All of those are good points but in my opinion the third point is the one I cannot understand, why people keep using windows to store their bitcoin? Even if you had a legitimate copy of windows you are going to get hacked eventually especially if you have a good number of coins, install Linux and install a wallet there, you do not have to use it as your main OS, just store and access your tokens from there and you are going to be a lot more protected than any windows user could ever hope to be.

[KluFf]

No. Don't blame MyEtherWallet.
because MyEtherWallet always Warns you about to check the Spelling of the Website/Link/address
before inputing your private keys.
maybe you just accessed your private keys on a phishing Mew site.
it will really hack you..
always bookmark MyEtherWallet because you cannot Trust Google search Engine.
sometimes they give wrong Spelling MEW site..

[RedX]

No. Don't blame MyEtherWallet.
because MyEtherWallet always Warns you about to check the Spelling of the Website/Link/address
before inputing your private keys.
maybe you just accessed your private keys on a phishing Mew site.
it will really hack you..
always bookmark MyEtherWallet because you cannot Trust Google search Engine.
sometimes they give wrong Spelling MEW site..

You are right pal. With the thousand users of MEW everywhere, only a few like you complaining that it's site is hacked. For me, it's security is more than enough. If you have lost your tokens, it's your fault and don't blame the site because it hasn't done anything related to hacking.

[The_Dark_Knight]

Even though I am not a fan of Ethereum at all, we should not avoid ETH just because a lot of scams happen on it. That is like avoiding Bitcoin or fiat because drug dealers and child pornography use them as payment. The reason so many scams happen on ETH is just that it is so easy to create an ERC20 token. You have people now just selling services, to create a token, whitepaper, logo, signatures and all that in a week.

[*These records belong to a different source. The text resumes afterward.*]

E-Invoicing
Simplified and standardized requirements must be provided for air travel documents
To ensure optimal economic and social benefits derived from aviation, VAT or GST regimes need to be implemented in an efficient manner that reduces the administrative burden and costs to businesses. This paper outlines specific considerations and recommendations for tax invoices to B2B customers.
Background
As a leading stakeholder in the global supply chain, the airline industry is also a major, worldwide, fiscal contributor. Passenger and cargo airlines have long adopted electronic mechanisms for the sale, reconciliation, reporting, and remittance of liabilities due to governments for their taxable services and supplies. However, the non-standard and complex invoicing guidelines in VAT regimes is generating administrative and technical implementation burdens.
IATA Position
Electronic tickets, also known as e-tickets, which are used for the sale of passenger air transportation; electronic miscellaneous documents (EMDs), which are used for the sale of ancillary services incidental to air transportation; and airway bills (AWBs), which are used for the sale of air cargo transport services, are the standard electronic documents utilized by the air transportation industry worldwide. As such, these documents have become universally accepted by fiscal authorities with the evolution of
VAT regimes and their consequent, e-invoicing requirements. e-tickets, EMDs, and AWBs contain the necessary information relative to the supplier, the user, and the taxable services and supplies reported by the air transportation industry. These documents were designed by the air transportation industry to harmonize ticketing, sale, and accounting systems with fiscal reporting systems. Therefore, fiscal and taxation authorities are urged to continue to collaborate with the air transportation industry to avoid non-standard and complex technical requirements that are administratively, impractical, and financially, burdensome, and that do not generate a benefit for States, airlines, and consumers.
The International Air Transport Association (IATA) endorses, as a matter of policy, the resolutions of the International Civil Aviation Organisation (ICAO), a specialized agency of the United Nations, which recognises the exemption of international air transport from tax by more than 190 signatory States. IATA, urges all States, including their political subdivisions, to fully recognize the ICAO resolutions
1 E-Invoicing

I had to reread the post one time to try to get it right, do you mean that now people are selling the equivalent of fake documents so scammers can create a fake project? Because if that is the case that is very serious issue, that means that hackers can create a fake website and create all that fake information just to lure in some unsuspecting investors, the imagination of scammers never ceases to amaze me.

[millerfilm]

No. Don't blame MyEtherWallet.
because MyEtherWallet always Warns you about to check the Spelling of the Website/Link/address
before inputing your private keys.
maybe you just accessed your private keys on a phishing Mew site.
it will really hack you..
always bookmark MyEtherWallet because you cannot Trust Google search Engine.
sometimes they give wrong Spelling MEW site..

Their "warnings" are more recent, and were not in place when I got hacked.

I still believe that ever using a Private Key to log in to anything online is very dangerous, and MyEtherWallet should know this. A Private Key is just that, private.

I continue to avoid Ether and ICO's. I believe everyone else should too.

[null-zero-sum]

Sounds like maybe a malicious link might has been spread to kick users?